И в заключение он просил Ирину: «Скажи моей матери (о плане. — Э. Р.), прочитай ей мое письмо…»
Ибо Феликс знал: мать благословит скорую развязку. Желанную развязку…
Плотская страсть?
После гибели Распутина его служанка Катя Печеркина показала, что первый раз Феликс пришел к ним на квартиру «20 ноября, в День введения во Храм Пресвятой Богородицы». И пришел не один — с Марией Головиной.
Муня показала в «Том Деле»: «Феликс… жаловался на боли в груди… я посоветовала ему побывать на квартире у Распутина… Князь ездил со мною 2 раза — в конце ноября и в начале декабря. И оставался у него менее часа…»
Итак, в тот же день, когда Феликс позвонил Пуришкевичу, он и посетил впервые квартиру Распутина. Этот визит должен был помочь Феликсу исполнить самую важную часть намеченного плана — заставить Распутина полностью ему довериться.

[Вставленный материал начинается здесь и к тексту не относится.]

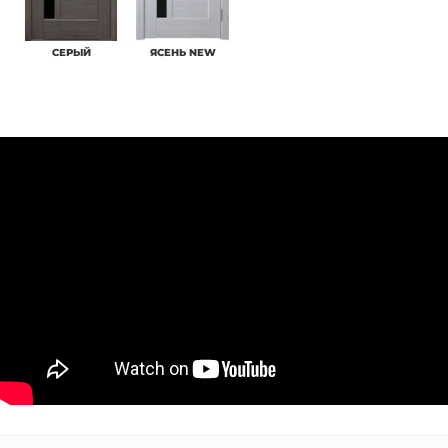
СЕРЫЙ
ЯСЕНЬ NEW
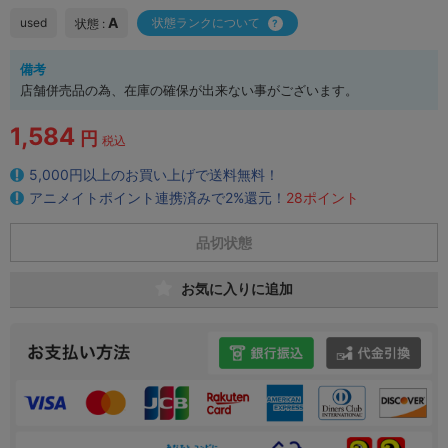
A
used
状態ランクについて
状態 :
備考
店舗併売品の為、在庫の確保が出来ない事がございます。
1,584
円
税込
5,000円以上のお買い上げで送料無料！
アニメイトポイント連携済みで2%還元！
28ポイント
品切状態
お気に入りに追加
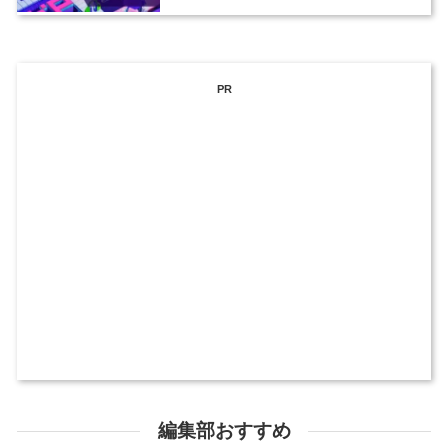
PR
編集部おすすめ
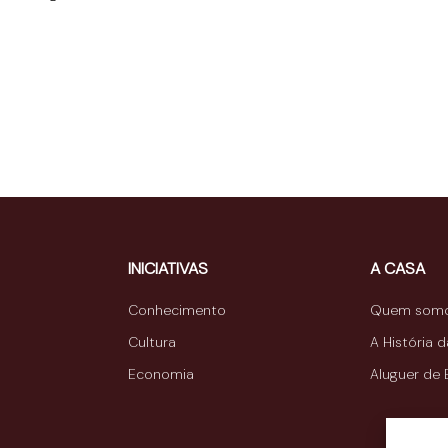
INICIATIVAS
A CASA
Conhecimento
Quem som
Cultura
A História 
Economia
Aluguer de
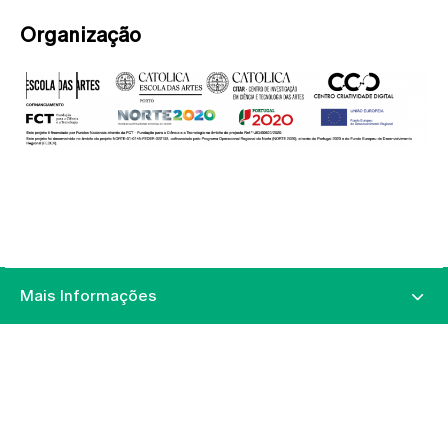
Organização
Mais Informações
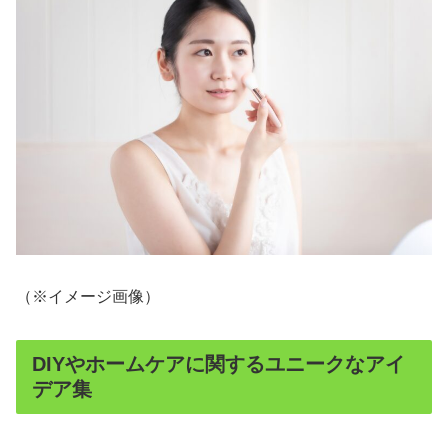
（※イメージ画像）
DIYやホームケアに関するユニークなアイ
デア集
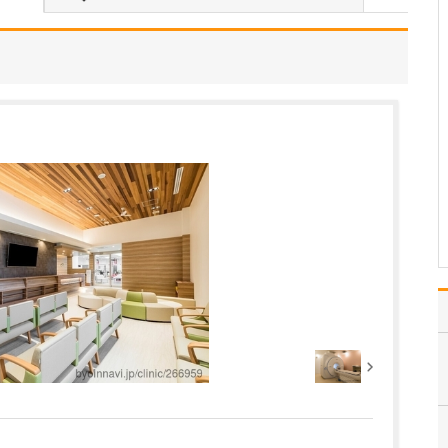
皮膚科・形成外科・美容
皮膚科を掲げ、幅広い症
状に対応していることで
す。形成外科は、私のほ
かに女性医師も在籍して
おり、やけど、すり傷、
陥入爪など日常的な疾患
の治療から、眼瞼下垂、
ほくろ・しこりの切除と
い…
>>記事全文を読む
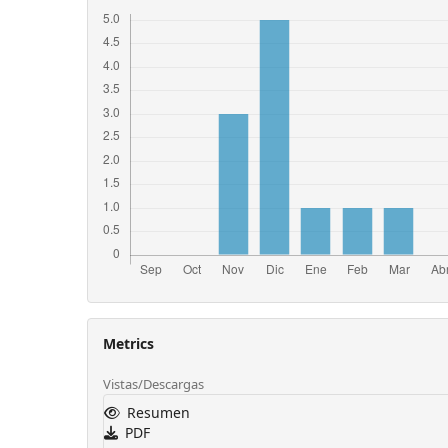
Metrics
Vistas/Descargas
Resumen
PDF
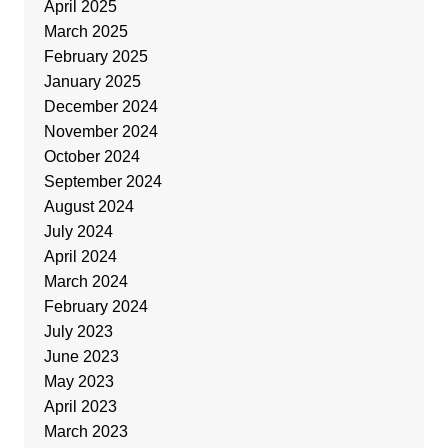
April 2025
March 2025
February 2025
January 2025
December 2024
November 2024
October 2024
September 2024
August 2024
July 2024
April 2024
March 2024
February 2024
July 2023
June 2023
May 2023
April 2023
March 2023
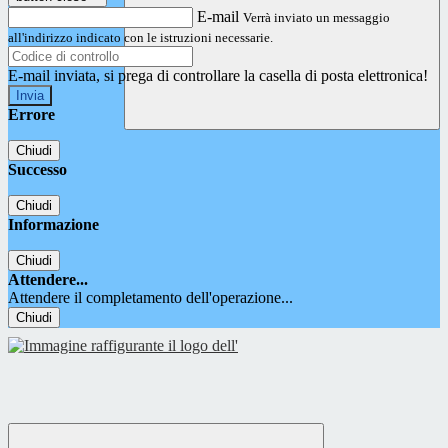
E-mail
Verrà inviato un messaggio
all'indirizzo indicato con le istruzioni necessarie.
E-mail inviata, si prega di controllare la casella di posta elettronica!
Errore
Chiudi
Successo
Chiudi
Informazione
Chiudi
Attendere...
Attendere il completamento dell'operazione...
Chiudi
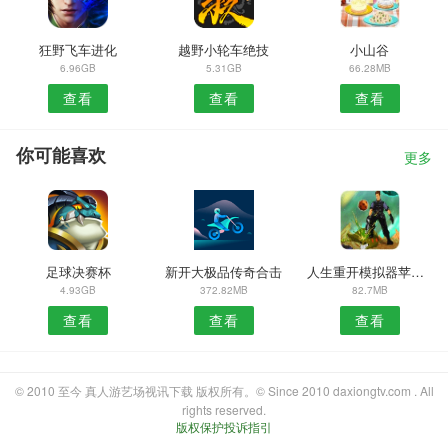
狂野飞车进化
越野小轮车绝技
小山谷
6.96GB
5.31GB
66.28MB
查看
查看
查看
你可能喜欢
更多
足球决赛杯
新开大极品传奇合击
人生重开模拟器苹果版
4.93GB
372.82MB
82.7MB
查看
查看
查看
© 2010 至今 真人游艺场视讯下载 版权所有。© Since 2010 daxiongtv.com . All
rights reserved.
版权保护投诉指引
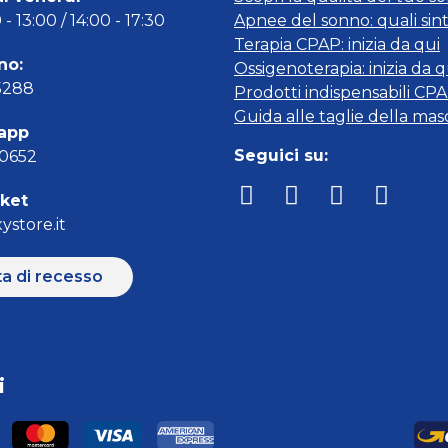
- 13:00 / 14:00 - 17:30
Apnee del sonno: quali sin
Terapia CPAP: inizia da qui
no:
Ossigenoterapia: inizia da q
5288
Prodotti indispensabili CP
Guida alle taglie della ma
app
Seguici su:
00652
cket
ystore.it
ta di recesso
i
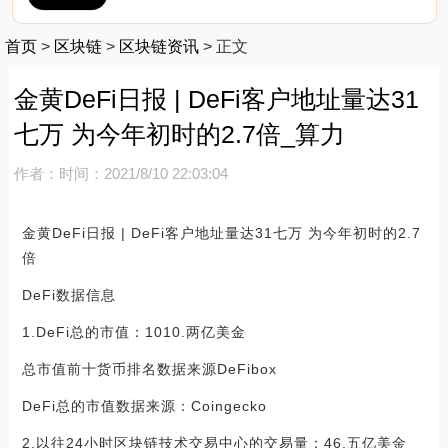
首页
>
区块链
>
区块链资讯
>
正文
金黄DeFi日报 | DeFi客户地址量达31
七万 为今年初时的2.7倍_算力
作者：
时间：2021/8/10 22:03:04
金黄DeFi日报 | DeFi客户地址量达31七万 为今年初时的2.7
倍
DeFi数据信息
1.DeFi总的市值：1010.两亿美金
总市值前十货币排名数据来源DeFibox
DeFi总的市值数据来源：Coingecko
2.以往24小时区块链技术交易中心的交易量：46.五亿美金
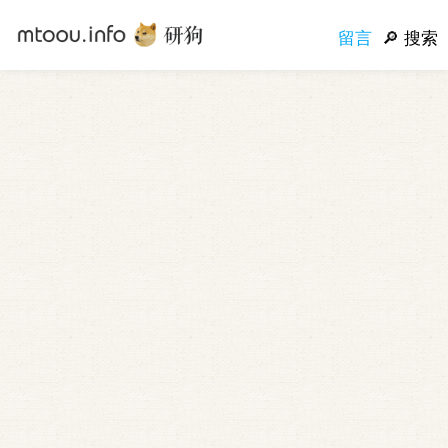
留言
搜索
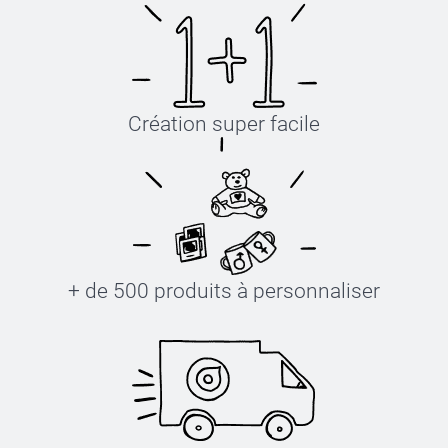
Création super facile
+ de 500 produits à personnaliser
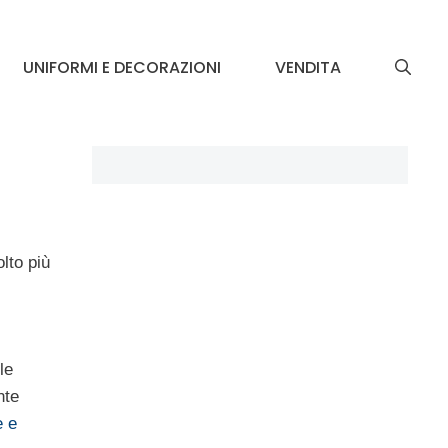
UNIFORMI E DECORAZIONI
VENDITA
olto più
le
nte
e e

Феликс весьма кратко описал следователю, ведшему дело об убийстве Распутина, сам загадочный процесс «лечения»: «Распутин делал надо мной пассы, и мне казалось, что наступило некоторое облегчение».
Куда подробнее он изложил это уже в эмиграции: «После чаю Распутин впустил меня в кабинет — в маленькую комнатку с кожаным диваном, несколькими креслами и большим письменным столом… „Старец“ велел мне лечь на диван, затем тихонечко провел по моей груди, шее и голове… потом опустился на колени, положив руки мне на лоб, пробормотал молитву. Его лицо было так близко к моему, что я видел лишь глаза. В таком положении он оставался некоторое время, потом резким движением поднялся и начал делать пассы надо мной. Гипнотическая власть Распутина была беспредельной. Я чувствовал входящую в меня силу, теплым потоком охватывающую все мое существо, тело онемело, я пытался говорить, но язык не слушался меня… Только глаза Распутина сверкали передо мной — два фосфоресцирующих луча… Затем я почувствовал проснувшуюся во мне волю — не подчиняться гипнозу. Я понял… я не дал ему полностью подчинить мою волю».